EXAME DE ORDEM NA ENGENHARIA, JÁ

(Publicado em 09/03/2015)



Nessa eu sou voto vencido. Há muito anos defendo que a Engenharia deveria ter um exame de acesso ao registro no Crea, como é feito pela OAB.
A proposta tem sido apresentada sistematicamente em todas as edições do Congresso Nacional de Profissionais do Sistema Confea/Crea. E tem sido, sistematicamente massacrada.
Nem mesmo a proliferação de escolas de engenharia de qualidade duvidosa, geridas por instituições flagrantemente “caça-níqueis” é capaz de alterar a disposição dos nossos “legisladores” para mudar essa regra. Ainda será necessário muito prédio cair até que a luz vermelha acenda e pisque no Sistema Profissional.

Um dos argumentos muito usados para combater a ideia do Exame de Ordem é que “isto só serviria para criar uma indústria de cursos preparatórios para o tal exame, como já existe em relação ao exame da OAB.” A minha pergunta é: E DAÍ? Qual é o problema?

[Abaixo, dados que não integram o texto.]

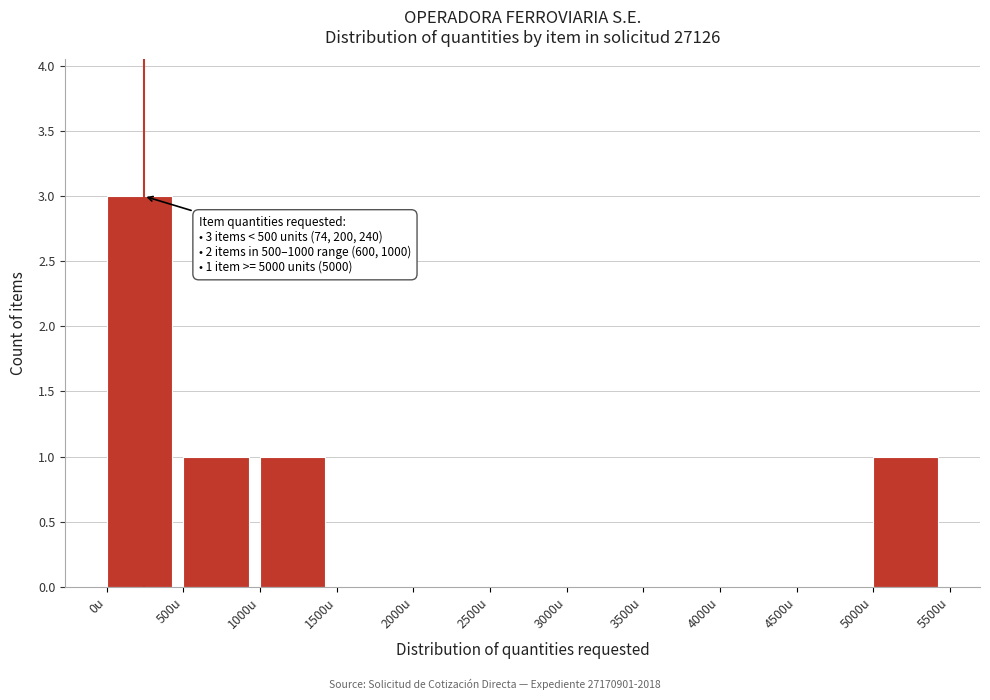

Which range on the x-axis has the tallest bar?

0 to 500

Vamos analisar o seguinte exemplo: Rodolfo é um jovem estudante em um curso de Direito desses de beira de estrada. Nesse curso noturno as aulas que deveriam começar as 19h00 começam lá por 19h30 e, o fim da aula, previsto para 22h40 se dá nunca depois de 22h00 (só aí o curso de cinco anos já é encurtado em mais de um ano. Façam as contas). Nosso amigo Rodolfo também não é dos mais interessados. Leva o curso “na flauta”, faz trabalhos na base do CtrlC+CtrlV, paga pra alguém fazer o TCC e… voilá: forma-se Bacharel em Direito.

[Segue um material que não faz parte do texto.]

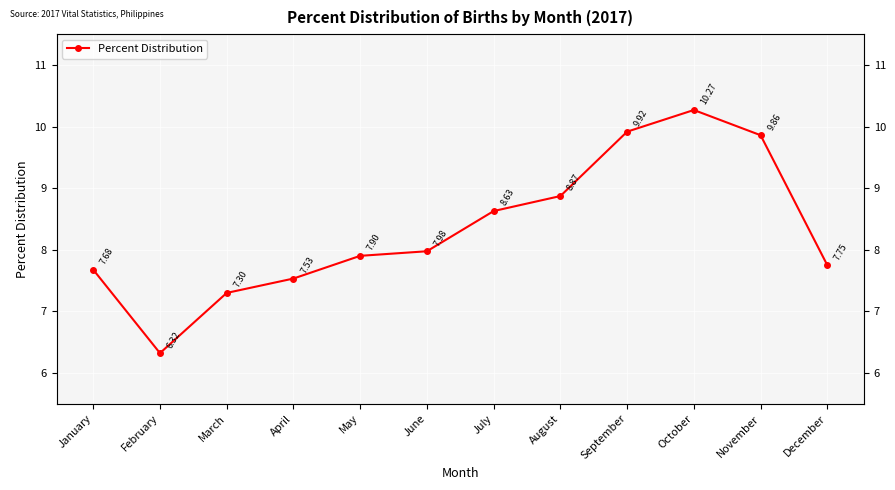

What is the average value?

8.3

Mas Rodolfo quer ser advogado. E, para ser advogado ele precisa passar no exame da Ordem. Assim que termina o curso ele se inscreve no exame e… o resultado é o esperado. Ele não só é reprovado como também recebe uma nota muito baixa.

Passado o choque de realidade, Rodolfo começa a explorar as alternativa para alcançar os seus objetivos. Matricula-se num cursinho preparatório. Estuda pra valer durante o ano inteiro. No final do período, inscreve-se novamente no exame da OAB e… nova reprovação! Dá um certo desânimo. Mas, pelo menos, dessa vez a nota foi melhor do que no ano passado. Rodolfo volta ao cursinho.

Mais um ano de estudo, cabeça enfiada nos livros. Festas e baladas reduzidas… inscrição no exame… Reprovado de novo. Que coisa! Mas… dessa vez foi por pouco. A nota de Rodolfo no exame foi animadora. Ele está quase chegando lá. O sonho de ser advogado está bem próximo. Dessa vez ele não vai deixar escapar.

Nesse ano, Rodolfo mergulha de vez nos estudos. Dá um tempo nas festas e viagens de fins de semana, compra livros, lê muito, faz pesquisas… prepara-se com muita determinação. No fim do ano se inscreve novamente no exame da OAB. Faz as provas… Passou!!! Finalmente, Advogado!

O que aconteceu com Rodolfo? Simples: ele, finalmente (nesses últimos três anos) estudou Direito. Nos cinco anos anteriores ele apenas frequentou uma faculdade que não lhe deu nem formação nem conhecimento jurídico. Ele só se tornou Advogado depois de estudar muito e dominar o mínimo que a OAB exige para que alguém exerça a advocacia no país.

Então… qual é o problema de um eventual exame de ordem fazer proliferar cursinhos preparatórios? Ninguém que tenha feito uma boa faculdade irá precisar deles. É só olhar os números. As boas faculdades de Direito do Brasil aprovam 80, 90% dos seus alunos.

O cursinho preparatório é um merecido castigo para quem optou por fazer uma faculdade fraca ou fez mal feito uma faculdade boa. Mas também pode ser reconhecido como uma oportunidade de redenção, de retorno aos trilhos. O importante é que, no momento em que Rodolfo recebeu sua carteira da OAB ele era, de fato, um advogado. Três anos antes ele não era. Estava longe de sê-lo.

Precisamos fazer isso na Engenharia. Pode ser um processo difícil de ser implementado. Mas alguém precisa ter a coragem de tomar essa iniciativa.

A outra opção é ficar contando prédios que caem, edifícios incendiando por instalações elétricas mal projetadas e outros desastres que mancham a reputação e o valor da marca Engenharia.





PADILHA, Ênio. 2015





Comentário #1 — 24/11/2019 16:35

Rafael — Estudante — Curitiba

Realmente, não só engenharia deveria ter, todos os cursos técnicos e superiores em que a má formação possa a prejudicar a vida de outra pessoa deveriam. Isso não é uma punição para os maus alunos, mas sim uma proteção contra maus profissionais.